En neuvième lieu, Hermann objecte le deuxième concile général, dans le cinquième canon duquel il trouve deux erreurs, qui sont en opposition avec des décrets d’autres conciles.  La première. Que le pontife romain détient la primauté ecclésiastique.   La deuxième.  Que l’évêque de Constantinople doit être placé immédiatement après  le pontife de Rome.  Ces deux erreurs ont été renouvelées par les derniers actes du  concile de Chalcédoine.  La première erreur contredit le concile de Nicée qui, au canon 7, attribue la primauté à l’évêque de Jérusalem.  Et  le concile 3 de Carthage, (chapitre 26) où il est décrété que personne ne doit être appelé prince des évêques, ou prêtre suprême.   La seconde erreur est en opposition avec le concile de Nicée, qui (canon 6) attribue la deuxième place à Alexandrie, la troisième à Antioche,  canon que cite souvent le pape saint Léon le grand (épitres 53, 54, 55).
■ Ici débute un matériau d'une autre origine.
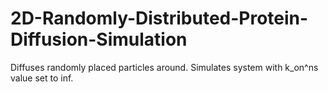 # 2D-Randomly-Distributed-Protein-Diffusion-Simulation
Diffuses randomly placed particles around. Simulates system with k_on^ns value set to inf.
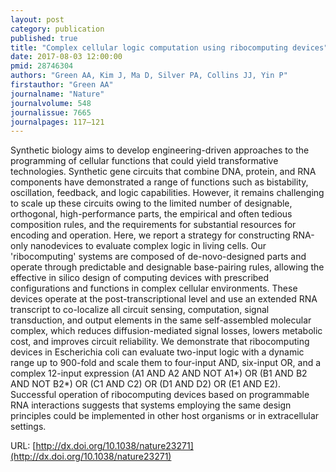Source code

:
 ```yaml
---
layout: post
category: publication
published: true
title: "Complex cellular logic computation using ribocomputing devices"
date: 2017-08-03 12:00:00
pmid: 28746304
authors: "Green AA, Kim J, Ma D, Silver PA, Collins JJ, Yin P"
firstauthor: "Green AA"
journalname: "Nature"
journalvolume: 548
journalissue: 7665
journalpages: 117–121
---
```


Synthetic biology aims to develop engineering-driven approaches to the programming of cellular functions that could yield transformative technologies. Synthetic gene circuits that combine DNA, protein, and RNA components have demonstrated a range of functions such as bistability, oscillation, feedback, and logic capabilities. However, it remains challenging to scale up these circuits owing to the limited number of designable, orthogonal, high-performance parts, the empirical and often tedious composition rules, and the requirements for substantial resources for encoding and operation. Here, we report a strategy for constructing RNA-only nanodevices to evaluate complex logic in living cells. Our 'ribocomputing' systems are composed of de-novo-designed parts and operate through predictable and designable base-pairing rules, allowing the effective in silico design of computing devices with prescribed configurations and functions in complex cellular environments. These devices operate at the post-transcriptional level and use an extended RNA transcript to co-localize all circuit sensing, computation, signal transduction, and output elements in the same self-assembled molecular complex, which reduces diffusion-mediated signal losses, lowers metabolic cost, and improves circuit reliability. We demonstrate that ribocomputing devices in Escherichia coli can evaluate two-input logic with a dynamic range up to 900-fold and scale them to four-input AND, six-input OR, and a complex 12-input expression (A1 AND A2 AND NOT A1*) OR (B1 AND B2 AND NOT B2*) OR (C1 AND C2) OR (D1 AND D2) OR (E1 AND E2). Successful operation of ribocomputing devices based on programmable RNA interactions suggests that systems employing the same design principles could be implemented in other host organisms or in extracellular settings.

URL: [http://dx.doi.org/10.1038/nature23271](http://dx.doi.org/10.1038/nature23271)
Je réponds d’abord, que ce n’est pas une erreur, et qu’il n’y aucune opposition à d’autres conciles.  La citation que fait Hermann du concile de Nicée est hors de propos.  Dans ce canon, on accorde un certain honneur à l’évêque de Jérusalem, mais non la primauté dans toute l’église.  Car, dans ce concile, ce siège est soumis non seulement à celui de Rome, mais d’Alexandrie et d’Antioche, et même à celui de Césarée, où était le siège métropolitain de la Palestine, comme nous l’expliquent les canons 6 et 7 du même concile,  des notations de saint Léon,  et de la lettre de saint Jérôme à Pammachus sur les erreurs de Jean de Jérusalem.  Il montre plus d’impertinence dans ce qu’il ajoute au sujet du concile de Carthage, car ce concile n’était qu’un concile national, et il ne promulguait  pas de lois pour l’église universelle, mais seulement pour les évêques d’Afrique.   Il n’a pas prohibé, et il ne pouvait pas prohiber qu’on appelle le pontife romain le prince des évêques, ou le prêtre suprême, mais seulement qu’on n’appelle pas ainsi aucun métropolitain d’Afrique.
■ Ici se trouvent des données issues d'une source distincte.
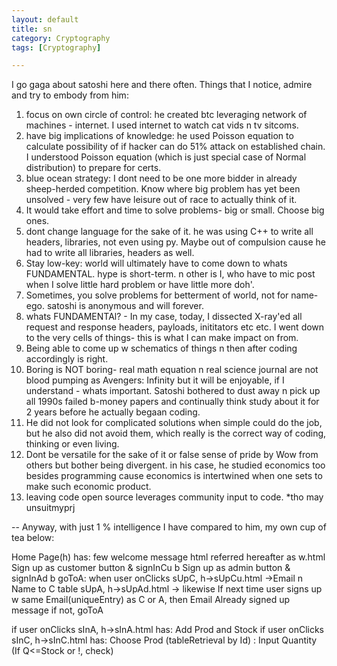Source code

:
 ```yaml
---
layout: default
title: sn
category: Cryptography
tags: [Cryptography]

---
```


I go gaga about satoshi here and there often.
Things that I notice, admire and try to embody from him:

1. focus on own circle of control: he created btc leveraging network of machines - internet. I used internet to watch cat vids n tv sitcoms.
2. have big implications of knowledge: he used Poisson equation to calculate possibility of if hacker can do 51% attack on established chain. I understood Poisson equation (which is just special case of Normal distribution) to prepare for certs.
3. blue ocean strategy: I dont need to be one more bidder in already sheep-herded competition. Know where big problem has yet been unsolved - very few have leisure out of race to actually think of it.
4. It would take effort and time to solve problems- big or small. Choose big ones.
5. dont change language for the sake of it. he was using C++ to write all headers, libraries, not even using py. Maybe out of compulsion cause he had to write all libraries, headers as well.
6. Stay low-key: world will ultimately have to come down to whats FUNDAMENTAL. hype is short-term. n other is I, who have to mic post when I solve little hard problem or have little more doh'.
7. Sometimes, you solve problems for betterment of world, not for name-ego. satoshi is anonymous and will forever.
8. whats FUNDAMENTAl? - In my case, today, I dissected X-ray'ed all request and response headers, payloads, inititators etc etc. I went down to the very cells of things- this is what I can make impact on from.
9. Being able to come up w schematics of things n then after coding accordingly is right.
10. Boring is NOT boring- real math equation n real science journal are not blood pumping as Avengers: Infinity but it will be enjoyable, if I understand - whats important. Satoshi bothered to dust away n pick up all 1990s failed b-money papers and continually think study about it for 2 years before he actually begaan coding.
11. He did not look for complicated solutions when simple could do the job, but he also did not avoid them, which really is the correct way of coding, thinking or even living.
12. Dont be versatile for the sake of it or false sense of pride by Wow from others but bother being divergent. in his case, he studied economics too besides programming cause economics is intertwined when one sets to make such economic product.
13. leaving code open source leverages community input to code. *tho may unsuitmyprj
    

--
Anyway, with just 1 % intelligence I have compared to him, my own cup of tea below:

Home Page(h) has: few welcome message html referred hereafter as w.html
                                   Sign up as customer button & signInCu b
                                   Sign up as admin button & signInAd b
goToA: when user onClicks sUpC, h->sUpCu.html ->Email n Name to C table
                                                 sUpA, h->sUpAd.html -> likewise
If next time user signs up w same Email(uniqueEntry) as C or A, then Email Already signed up message
if not, goToA

if user onClicks sInA, h->sInA.html has: Add Prod and Stock
if user onClicks sInC, h->sInC.html has: Choose Prod (tableRetrieval by Id)
                                                                   : Input Quantity
                                                                     (If Q<=Stock or !, check)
La seconde erreur ne peut  pas être dite proprement une erreur, car comme ce décret sur la préséance des sièges avait été porté par un concile, il pouvait aussi être modifié par un autre concile.   Mais comme c’est sans aucune juste raison qu’il avait été changé par les conciles de Constantinople et de Chalcédoine, les pontifes romains Damase et Léon n’ont pas voulu y donner leur approbation,  et ce décret ne fut pas mis en application au temps de ces pontifes, comme on le voit dans la lettre de saint Léon (53) à Anathole, où, parlant du décret du concile de Constantinople,  il dit : « C’est en vain qu’on  présente le consensus de certains évêques en faveur de celui qui, pendant un si grand nombre d’années, en a nié l’effet. »   Et, dans l’épitre 55 à Pulchérie, parlant du décret du concile de Chalcédoine : « Les ententes d’évêques qui répugnent aux règles des canons décrétés à Nicée,  nous les résilions, et par l’autorité du bienheureux Pierre, et notre décision personnelle, nous les cassons. »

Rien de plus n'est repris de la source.